L’homophobie et sa lutte n’ont rien de banal
Titem | 3 juin 2008Le 17 mai dernier, c’était la journée mondiale de la lutte contre l’homophobie. A la différence des années précédentes, je n’en ai pas parlé ce jour-là. Pour dire quoi ? « Aujourd’hui encore, dans notre société et ailleurs, l’homophobie est présente… », réalité aussi banale que tragique ?
Si l’on considère que ce problème est banal, c’est qu’il y a bien un problème, car la violence et la discrimination n’ont absolument rien de banal. Pourtant certains osent affirmer que non, l’homophobie n’existe pas, ou accusent les homosexuels, par leurs légitimes réclamations ou par leurs “pleurnicheries” (comprenez : “le droit à être respecté”), d’être les responsables de l’homophobie. On croit rêver, mais il y en a qui y croient…
L’actualité de ces derniers jours m’a donné des raisons de croire que décidément ça n’avait rien de banal. Il suffit de se pencher plutôt que d’aborder ce sujet avec son cortège de préjugés :
- Quatre homosexuels arrêtés en Iran et menacés d’être pendus.
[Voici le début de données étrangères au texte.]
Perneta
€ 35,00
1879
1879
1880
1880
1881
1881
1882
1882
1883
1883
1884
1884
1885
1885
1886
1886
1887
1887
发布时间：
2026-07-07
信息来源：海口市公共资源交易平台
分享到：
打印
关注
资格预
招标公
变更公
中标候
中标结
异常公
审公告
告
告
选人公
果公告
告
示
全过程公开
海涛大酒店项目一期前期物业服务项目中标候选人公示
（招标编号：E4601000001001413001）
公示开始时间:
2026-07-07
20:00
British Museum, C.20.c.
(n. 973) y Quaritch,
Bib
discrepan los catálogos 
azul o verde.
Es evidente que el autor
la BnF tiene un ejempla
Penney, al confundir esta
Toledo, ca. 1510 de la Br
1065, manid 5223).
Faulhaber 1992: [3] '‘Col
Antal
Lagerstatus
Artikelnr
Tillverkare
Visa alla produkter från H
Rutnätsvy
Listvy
- Le Président de la Gambie, Yahya Jammeh menace de faire décapiter les homosexuels s’ils ne quittent pas son pays.
On aurait tort de croire, notamment en Iran, que ce ne sont que des mots. Et il y a la violence de l’Etat, mais aussi la violence de la société. Ainsi, plus proche de nous en Europe :
En Lettonie, la Gay Pride a été perturbée par des contre-manifestants.
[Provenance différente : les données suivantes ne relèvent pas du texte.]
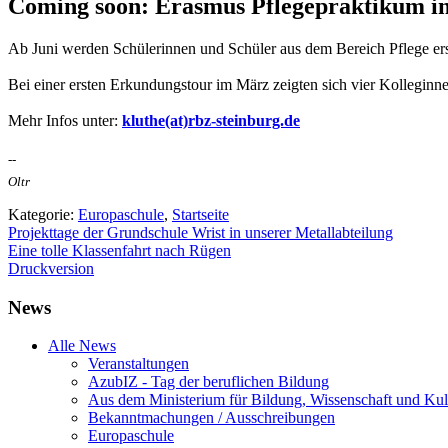
Coming soon: Erasmus Pflegepraktikum 
Ab Juni werden Schülerinnen und Schüler aus dem Bereich Pflege e
Bei einer ersten Erkundungstour im März zeigten sich vier Kolleginn
Mehr Infos unter:
kluthe(at)rbz-steinburg.de
--
Oltr
Kategorie:
Europaschule
,
Startseite
Projekttage der Grundschule Wrist in unserer Metallabteilung
Eine tolle Klassenfahrt nach Rügen
Druckversion
News
Alle News
Veranstaltungen
AzubIZ - Tag der beruflichen Bildung
Aus dem Ministerium für Bildung, Wissenschaft und Kul
Bekanntmachungen / Ausschreibungen
Europaschule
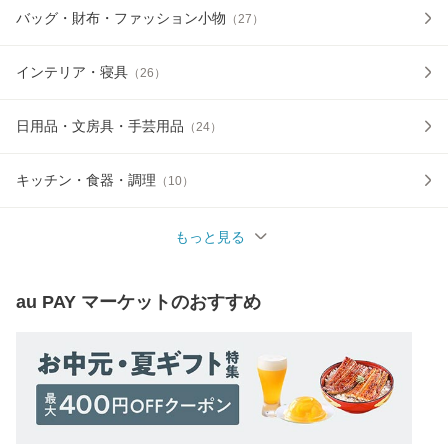
バッグ・財布・ファッション小物
（
27
）
インテリア・寝具
（
26
）
日用品・文房具・手芸用品
（
24
）
キッチン・食器・調理
（
10
）
もっと見る
au PAY マーケット
のおすすめ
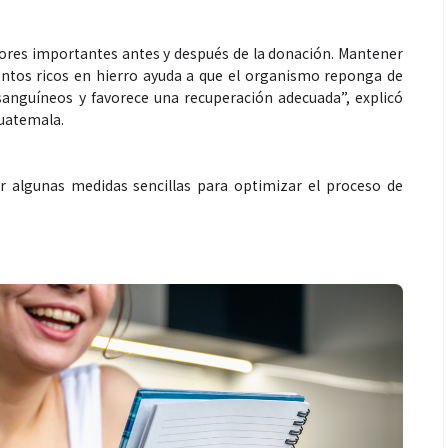
tores importantes antes y después de la donación. Mantener
ntos ricos en hierro ayuda a que el organismo reponga de
anguíneos y favorece una recuperación adecuada”, explicó
Guatemala.
Espectáculos
r algunas medidas sencillas para optimizar el proceso de
récords con “Dai
“Donde quiera que estés” el
ta el número uno
primer capítulo del universo de
tify y Billboard
“FRAGMENTOS” su próximo
álbum de estudio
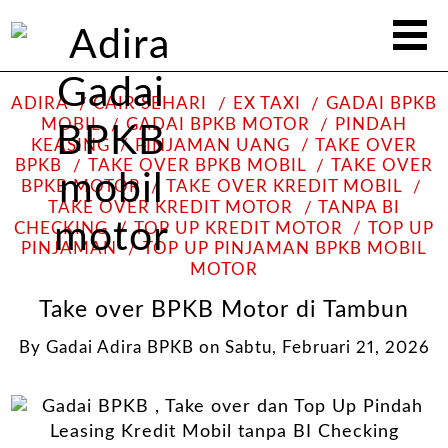
ADIRA
CAIR SEHARI
EX TAXI
GADAI BPKB
MOBIL
GADAI BPKB MOTOR
PINDAH
KEASING
PINJAMAN UANG
TAKE OVER
BPKB
TAKE OVER BPKB MOBIL
TAKE OVER
BPKB MOTOR
TAKE OVER KREDIT MOBIL
TAKE OVER KREDIT MOTOR
TANPA BI
CHECKING
TOP UP KREDIT MOTOR
TOP UP
PINJAMAN
TOP UP PINJAMAN BPKB MOBIL
MOTOR
Take over BPKB Motor di Tambun
By
Gadai Adira BPKB
on
Sabtu, Februari 21, 2026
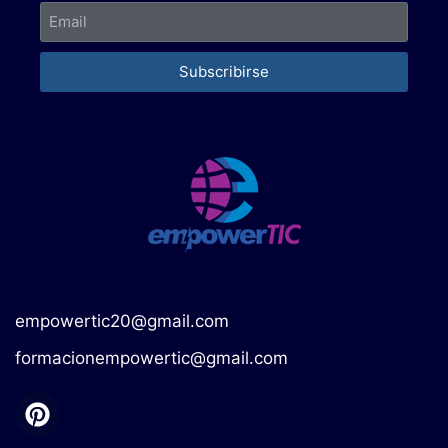
Subscribirse
empowertic20@gmail.com
formacionempowertic@gmail.com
Même chose en Russie, où la parade a été accueillie par des slogans homophobes comme « Les pédés en enfer ». Maigre consolation, 13 contre-manifestants ont été arrêtés pour avoir passé à tabac un homosexuel : les années précédentes, la police interpellait les homosexuels (!) APRES qu’ils aient suffisamment subi les injures des manifestants d’extrême droite (la photo date d’ailleurs de l’année dernière).
Encore plus proche de nous, mais moins récemment :
- Libération consacrait un article très intéressant mettant en lumière ce dont les trop bien pensants ne parlent jamais, préférant gloser béatement sur le refus de l’altérité, la destruction de la famille et autres mêmes scandaleux raccourcis de ce genre : ces enfants mis à la porte par leurs parents parce qu’ils sont homosexuels. Bah oui c’est bien connu, ce sont les homos qui détruisent la famille ! Dommage : l’article jouait sur le cliché un peu facile de le garçon efféminé toujours soucieux de son apparence.
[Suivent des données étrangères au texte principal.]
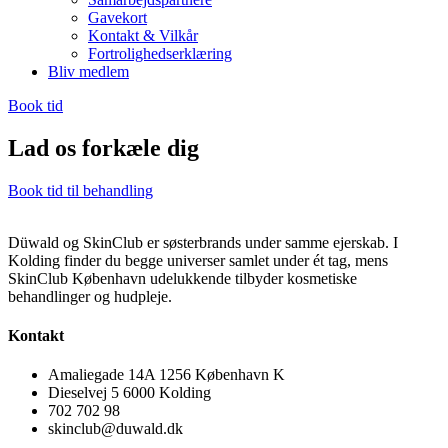
Gavekort
Kontakt & Vilkår
Fortrolighedserklæring
Bliv medlem
Book tid
Lad os forkæle dig
Book tid til behandling
Düwald og SkinClub er søsterbrands under samme ejerskab. I
Kolding finder du begge universer samlet under ét tag, mens
SkinClub København udelukkende tilbyder kosmetiske
behandlinger og hudpleje.
Kontakt
Amaliegade 14A 1256 København K
Dieselvej 5 6000 Kolding
702 702 98
skinclub@duwald.dk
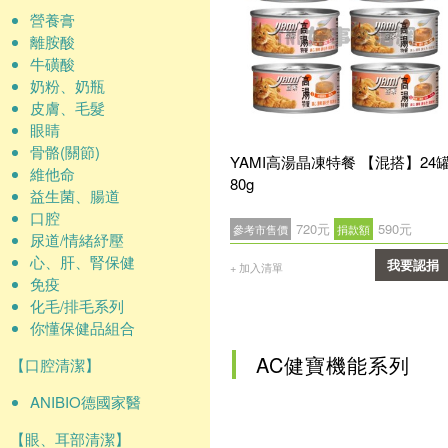
營養膏
離胺酸
牛磺酸
奶粉、奶瓶
皮膚、毛髮
眼睛
骨骼(關節)
YAMI高湯晶凍特餐 【混搭】24
維他命
80g
益生菌、腸道
口腔
720元
590元
參考市售價
捐款額
尿道/情緒紓壓
心、肝、腎保健
我要認捐
+ 加入清單
免疫
確認
化毛/排毛系列
你懂保健品組合
AC健寶機能系列
【口腔清潔】
ANIBIO德國家醫
【眼、耳部清潔】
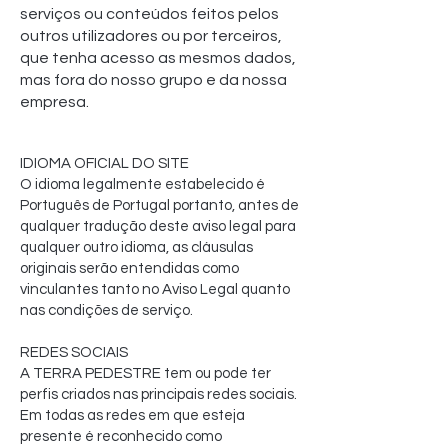
serviços ou conteúdos feitos pelos
outros utilizadores ou por terceiros,
que tenha acesso as mesmos dados,
mas fora do nosso grupo e da nossa
empresa.
IDIOMA OFICIAL DO SITE
O idioma legalmente estabelecido é
Português de Portugal portanto, antes de
qualquer tradução deste aviso legal para
qualquer outro idioma, as cláusulas
originais serão entendidas como
vinculantes tanto no Aviso Legal quanto
nas condições de serviço.
REDES SOCIAIS
A TERRA PEDESTRE tem ou pode ter
perfis criados nas principais redes sociais.
Em todas as redes em que esteja
presente é reconhecido como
- Le polémique passionnelle et complètement disproportionné sur la publicité Matelsom, représentant un couple d’hommes allongés, qui a entraîné une levée de boucliers de la part des milieux religieux les plus conservateurs. C’est se voiler la face. J’ignorais qu’une marque d’amour, fût-elle entre deux hommes, puisse déclencher autant de rejet.
J’ai énormément de mal à comprendre les ressorts intellectuels (sic) d’une telle haine, d’une telle bêtise. Tout cela vient du fait que ses personnes sont absolument incapables de se mettre à la place de l’autre, et croient détenir une vérité inattaquable sur un sujet qui ne les concerne même pas.
Un ami québécois se désolait qu’un de ses « amis » français ait rompu les ponts quand il lui apprit qu’il était gay. Avant de se quitter en de mauvais termes, le français lui avait conseillé de jeûner et de rester chaste de tout fantasme homosexuel, et que ainsi il serait « purifié » de ces pensées diaboliques. Deux autres amis me confiaient leur malaise à l’idée que des personnes à qui ils tiennent, parents ou amis, les abandonne lorsqu’elles finiraient par savoir qu’ils préféraient les garçons.
Je tente de les rassurer, après tout, les mentalités évoluent et c’est tant mieux. Mais pour d’autres, le rejet est la seule conséquence de leur ignorance. Et en face, il y a des garçons et des filles qui voudraient comprendre pourquoi. Et ça, ça n’a rien de banal. C’est juste cette ombre d’amertume qu’on lit au fond de leurs yeux.